A 3D-printed phantom for quality-controlled reproducibility measurements of arterial spin labeled perfusion
Yiming Wang, Joshua S. Greer, Limin Zhou, Sheng-Qing Lin, Keith M. Hulsey, Durga Udayakumar, Ananth J. Madhuranthakam
Abstract
Purpose
To develop a portable MR perfusion phantom for quality-controlled assessment and reproducibility of arterial spin labeled (ASL) perfusion measurement.
Methods
A 3D-printed perfusion phantom was developed that mimics the branching of arterial vessels, capillaries, and a chamber containing cellulose sponge representing tissue characteristics. A peristaltic pump circulated distilled water through the phantom, and was first evaluated at 300, 400, and 500 mL/min. Longitudinal reproducibility of perfusion was performed using 2D pseudo-continuous ASL at 20 post-label delays (PLDs, ranging between 0.2 and 7.8 s at 0.4-s intervals) over a period of 16 weeks, with three repetitions each week. Multi-PLD data were fitted into a general kinetic model for perfusion quantification (f) and arterial transit time (ATT). Intraclass correlation coefficient was used to assess intersession reproducibility.

***

SET OF TASKS:
(1) Condense the paragraph of the perfusion phantom abstract that begins "A 3D-printed perfusion phantom was developed" into a bulleted list that keeps its main facts.
(2) Answer these questions using the perfusion phantom abstract, one line each:
(a) What kind of perfusion measurement is the phantom meant to assess?
(b) What liquid did the pump circulate through the phantom?
(c) Over how many weeks was longitudinal reproducibility measured?
(3) Continue the perfusion phantom abstract with the next section.

[Data entries]
***

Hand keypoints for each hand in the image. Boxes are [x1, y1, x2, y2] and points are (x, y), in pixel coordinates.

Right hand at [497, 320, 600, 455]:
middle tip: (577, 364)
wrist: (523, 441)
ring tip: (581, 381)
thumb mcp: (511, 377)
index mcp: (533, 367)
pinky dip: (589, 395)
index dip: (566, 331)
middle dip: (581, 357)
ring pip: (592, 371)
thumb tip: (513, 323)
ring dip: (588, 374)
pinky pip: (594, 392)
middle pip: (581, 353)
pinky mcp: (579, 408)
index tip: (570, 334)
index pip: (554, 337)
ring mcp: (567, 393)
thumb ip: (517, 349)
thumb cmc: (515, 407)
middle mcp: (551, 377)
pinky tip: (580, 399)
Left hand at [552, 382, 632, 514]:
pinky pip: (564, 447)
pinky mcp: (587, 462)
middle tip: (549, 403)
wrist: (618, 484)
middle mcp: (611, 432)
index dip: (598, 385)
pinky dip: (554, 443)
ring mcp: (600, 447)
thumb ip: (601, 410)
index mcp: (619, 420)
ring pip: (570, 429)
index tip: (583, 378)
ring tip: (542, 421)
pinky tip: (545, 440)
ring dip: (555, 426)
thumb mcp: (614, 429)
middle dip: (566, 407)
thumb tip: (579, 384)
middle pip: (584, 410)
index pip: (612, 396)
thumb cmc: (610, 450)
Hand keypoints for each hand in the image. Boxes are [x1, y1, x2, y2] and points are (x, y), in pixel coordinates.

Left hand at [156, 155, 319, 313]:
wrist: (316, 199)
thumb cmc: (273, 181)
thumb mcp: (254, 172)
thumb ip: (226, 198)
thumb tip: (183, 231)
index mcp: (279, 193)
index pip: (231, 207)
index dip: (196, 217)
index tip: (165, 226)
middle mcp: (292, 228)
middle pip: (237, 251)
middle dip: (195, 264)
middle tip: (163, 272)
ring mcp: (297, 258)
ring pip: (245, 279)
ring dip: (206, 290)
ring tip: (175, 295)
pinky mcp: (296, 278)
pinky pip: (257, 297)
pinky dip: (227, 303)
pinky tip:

***

LIST OF ANSWERS:
(1)
- A 3D-printed perfusion phantom mimics branching arterial vessels, capillaries, and a chamber of cellulose sponge representing tissue.
- A peristaltic pump circulated distilled water through it, first evaluated at 300, 400, and 500 mL/min.
- Longitudinal reproducibility was measured with 2D pseudo-continuous ASL at 20 post-label delays (0.2 to 7.8 s at 0.4-s intervals) over 16 weeks, with three repetitions each week.
- Multi-PLD data were fitted into a general kinetic model to quantify perfusion (f) and arterial transit time (ATT).
- Intersession reproducibility was assessed with the intraclass correlation coefficient.

(2)
(a) Arterial spin labeled (ASL) perfusion measurement.
(b) Distilled water.
(c) 16 weeks.

(3)
Results
MR perfusion signals acquired in the 3D-printed perfusion phantom agreed well with the experimental conditions, with progressively increasing signal intensities and decreasing ATT for pump flow rates from 300 to 500 mL/min. The perfusion signal at 400 mL/min and the general kinetic model–derived f and ATT maps were similar across all PLDs for both intrasession and intersession reproducibility. Across all 48 experimental time points, the average f was 75.55 ± 3.83 × 10−3 mL/mL/s, the corresponding ATT was 2.10 ± 0.20 s, and the T1 was 1.84 ± 0.102 s. Intraclass correlation coefficient was 0.92 (95% confidence interval 0.83–0.97) for f, 0.96 (0.91–0.99) for ATT, and 0.94 (0.88–0.98) for T1, demonstrating excellent reproducibility.
Conclusion
A simple, portable 3D-printed perfusion phantom with excellent reproducibility of 2D pseudo-continuous ASL measurements was demonstrated that can serve for quality-controlled and reliable measurements of ASL perfusion.